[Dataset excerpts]
--- START ---

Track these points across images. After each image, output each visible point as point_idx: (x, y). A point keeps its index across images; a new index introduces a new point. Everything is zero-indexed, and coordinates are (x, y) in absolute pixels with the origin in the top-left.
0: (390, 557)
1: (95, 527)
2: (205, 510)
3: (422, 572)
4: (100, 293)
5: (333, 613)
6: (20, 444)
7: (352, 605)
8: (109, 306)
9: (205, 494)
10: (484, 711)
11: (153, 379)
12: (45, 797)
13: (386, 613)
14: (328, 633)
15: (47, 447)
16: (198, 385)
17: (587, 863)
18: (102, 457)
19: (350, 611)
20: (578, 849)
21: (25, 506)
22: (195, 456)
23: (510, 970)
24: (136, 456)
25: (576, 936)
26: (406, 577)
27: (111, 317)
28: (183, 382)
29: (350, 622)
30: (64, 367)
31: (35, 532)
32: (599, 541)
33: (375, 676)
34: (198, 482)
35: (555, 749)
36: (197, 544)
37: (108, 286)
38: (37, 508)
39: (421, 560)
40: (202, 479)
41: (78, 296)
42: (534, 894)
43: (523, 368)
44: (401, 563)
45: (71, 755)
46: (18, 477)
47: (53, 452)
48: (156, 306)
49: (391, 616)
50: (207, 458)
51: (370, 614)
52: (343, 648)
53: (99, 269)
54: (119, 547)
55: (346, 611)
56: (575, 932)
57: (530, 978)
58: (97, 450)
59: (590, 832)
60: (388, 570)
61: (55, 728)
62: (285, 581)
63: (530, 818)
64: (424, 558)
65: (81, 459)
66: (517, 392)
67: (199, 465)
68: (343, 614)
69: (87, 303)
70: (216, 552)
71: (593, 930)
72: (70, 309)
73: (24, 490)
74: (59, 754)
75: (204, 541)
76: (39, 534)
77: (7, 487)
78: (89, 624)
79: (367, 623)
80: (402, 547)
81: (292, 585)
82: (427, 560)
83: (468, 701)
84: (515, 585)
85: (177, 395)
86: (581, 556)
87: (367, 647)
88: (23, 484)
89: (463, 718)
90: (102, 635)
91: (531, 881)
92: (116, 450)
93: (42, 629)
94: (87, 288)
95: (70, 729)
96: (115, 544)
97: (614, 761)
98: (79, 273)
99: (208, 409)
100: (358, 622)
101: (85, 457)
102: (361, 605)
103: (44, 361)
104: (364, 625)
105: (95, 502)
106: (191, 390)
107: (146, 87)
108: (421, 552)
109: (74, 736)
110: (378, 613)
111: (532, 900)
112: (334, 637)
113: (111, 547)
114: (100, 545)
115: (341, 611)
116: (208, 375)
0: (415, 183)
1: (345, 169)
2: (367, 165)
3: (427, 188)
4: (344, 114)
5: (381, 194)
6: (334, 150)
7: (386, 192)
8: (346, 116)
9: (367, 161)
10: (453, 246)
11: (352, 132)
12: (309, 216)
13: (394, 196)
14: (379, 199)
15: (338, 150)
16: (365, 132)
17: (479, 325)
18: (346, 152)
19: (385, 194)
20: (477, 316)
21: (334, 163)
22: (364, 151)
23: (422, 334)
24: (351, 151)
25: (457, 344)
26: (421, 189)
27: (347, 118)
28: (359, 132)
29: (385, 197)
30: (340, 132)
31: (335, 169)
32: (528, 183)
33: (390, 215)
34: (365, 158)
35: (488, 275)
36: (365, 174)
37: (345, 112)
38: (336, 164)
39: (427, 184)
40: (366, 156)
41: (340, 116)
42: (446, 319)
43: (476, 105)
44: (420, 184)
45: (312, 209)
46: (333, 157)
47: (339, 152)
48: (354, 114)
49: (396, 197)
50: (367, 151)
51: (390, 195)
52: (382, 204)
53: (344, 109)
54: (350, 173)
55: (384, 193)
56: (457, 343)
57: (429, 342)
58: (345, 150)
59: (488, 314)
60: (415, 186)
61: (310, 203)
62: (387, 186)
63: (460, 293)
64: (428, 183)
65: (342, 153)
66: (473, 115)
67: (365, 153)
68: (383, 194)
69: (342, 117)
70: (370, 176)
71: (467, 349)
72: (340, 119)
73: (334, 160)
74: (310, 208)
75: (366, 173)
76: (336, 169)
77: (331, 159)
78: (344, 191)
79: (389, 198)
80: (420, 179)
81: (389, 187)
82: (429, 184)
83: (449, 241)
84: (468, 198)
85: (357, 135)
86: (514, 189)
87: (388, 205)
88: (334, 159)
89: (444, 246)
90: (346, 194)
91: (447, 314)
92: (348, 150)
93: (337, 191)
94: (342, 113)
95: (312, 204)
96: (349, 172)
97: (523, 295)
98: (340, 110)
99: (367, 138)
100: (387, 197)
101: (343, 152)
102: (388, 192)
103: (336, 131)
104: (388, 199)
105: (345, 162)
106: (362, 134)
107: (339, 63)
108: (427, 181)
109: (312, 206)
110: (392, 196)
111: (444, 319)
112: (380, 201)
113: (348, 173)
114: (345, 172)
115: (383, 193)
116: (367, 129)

--- END ---

TASK STATEMENT:
Extract the data exactly as given.

TASK SOLUTION:
Track these points across images. After each image, output each visible point as point_idx: (x, y). A point keeps its index across images; a new index introduces a new point. Everything is zero-indexed, and coordinates are (x, y) in absolute pixels with the origin in the top-left.
0: (390, 557)
1: (95, 527)
2: (205, 510)
3: (422, 572)
4: (100, 293)
5: (333, 613)
6: (20, 444)
7: (352, 605)
8: (109, 306)
9: (205, 494)
10: (484, 711)
11: (153, 379)
12: (45, 797)
13: (386, 613)
14: (328, 633)
15: (47, 447)
16: (198, 385)
17: (587, 863)
18: (102, 457)
19: (350, 611)
20: (578, 849)
21: (25, 506)
22: (195, 456)
23: (510, 970)
24: (136, 456)
25: (576, 936)
26: (406, 577)
27: (111, 317)
28: (183, 382)
29: (350, 622)
30: (64, 367)
31: (35, 532)
32: (599, 541)
33: (375, 676)
34: (198, 482)
35: (555, 749)
36: (197, 544)
37: (108, 286)
38: (37, 508)
39: (421, 560)
40: (202, 479)
41: (78, 296)
42: (534, 894)
43: (523, 368)
44: (401, 563)
45: (71, 755)
46: (18, 477)
47: (53, 452)
48: (156, 306)
49: (391, 616)
50: (207, 458)
51: (370, 614)
52: (343, 648)
53: (99, 269)
54: (119, 547)
55: (346, 611)
56: (575, 932)
57: (530, 978)
58: (97, 450)
59: (590, 832)
60: (388, 570)
61: (55, 728)
62: (285, 581)
63: (530, 818)
64: (424, 558)
65: (81, 459)
66: (517, 392)
67: (199, 465)
68: (343, 614)
69: (87, 303)
70: (216, 552)
71: (593, 930)
72: (70, 309)
73: (24, 490)
74: (59, 754)
75: (204, 541)
76: (39, 534)
77: (7, 487)
78: (89, 624)
79: (367, 623)
80: (402, 547)
81: (292, 585)
82: (427, 560)
83: (468, 701)
84: (515, 585)
85: (177, 395)
86: (581, 556)
87: (367, 647)
88: (23, 484)
89: (463, 718)
90: (102, 635)
91: (531, 881)
92: (116, 450)
93: (42, 629)
94: (87, 288)
95: (70, 729)
96: (115, 544)
97: (614, 761)
98: (79, 273)
99: (208, 409)
100: (358, 622)
101: (85, 457)
102: (361, 605)
103: (44, 361)
104: (364, 625)
105: (95, 502)
106: (191, 390)
107: (146, 87)
108: (421, 552)
109: (74, 736)
110: (378, 613)
111: (532, 900)
112: (334, 637)
113: (111, 547)
114: (100, 545)
115: (341, 611)
116: (208, 375)
0: (415, 183)
1: (345, 169)
2: (367, 165)
3: (427, 188)
4: (344, 114)
5: (381, 194)
6: (334, 150)
7: (386, 192)
8: (346, 116)
9: (367, 161)
10: (453, 246)
11: (352, 132)
12: (309, 216)
13: (394, 196)
14: (379, 199)
15: (338, 150)
16: (365, 132)
17: (479, 325)
18: (346, 152)
19: (385, 194)
20: (477, 316)
21: (334, 163)
22: (364, 151)
23: (422, 334)
24: (351, 151)
25: (457, 344)
26: (421, 189)
27: (347, 118)
28: (359, 132)
29: (385, 197)
30: (340, 132)
31: (335, 169)
32: (528, 183)
33: (390, 215)
34: (365, 158)
35: (488, 275)
36: (365, 174)
37: (345, 112)
38: (336, 164)
39: (427, 184)
40: (366, 156)
41: (340, 116)
42: (446, 319)
43: (476, 105)
44: (420, 184)
45: (312, 209)
46: (333, 157)
47: (339, 152)
48: (354, 114)
49: (396, 197)
50: (367, 151)
51: (390, 195)
52: (382, 204)
53: (344, 109)
54: (350, 173)
55: (384, 193)
56: (457, 343)
57: (429, 342)
58: (345, 150)
59: (488, 314)
60: (415, 186)
61: (310, 203)
62: (387, 186)
63: (460, 293)
64: (428, 183)
65: (342, 153)
66: (473, 115)
67: (365, 153)
68: (383, 194)
69: (342, 117)
70: (370, 176)
71: (467, 349)
72: (340, 119)
73: (334, 160)
74: (310, 208)
75: (366, 173)
76: (336, 169)
77: (331, 159)
78: (344, 191)
79: (389, 198)
80: (420, 179)
81: (389, 187)
82: (429, 184)
83: (449, 241)
84: (468, 198)
85: (357, 135)
86: (514, 189)
87: (388, 205)
88: (334, 159)
89: (444, 246)
90: (346, 194)
91: (447, 314)
92: (348, 150)
93: (337, 191)
94: (342, 113)
95: (312, 204)
96: (349, 172)
97: (523, 295)
98: (340, 110)
99: (367, 138)
100: (387, 197)
101: (343, 152)
102: (388, 192)
103: (336, 131)
104: (388, 199)
105: (345, 162)
106: (362, 134)
107: (339, 63)
108: (427, 181)
109: (312, 206)
110: (392, 196)
111: (444, 319)
112: (380, 201)
113: (348, 173)
114: (345, 172)
115: (383, 193)
116: (367, 129)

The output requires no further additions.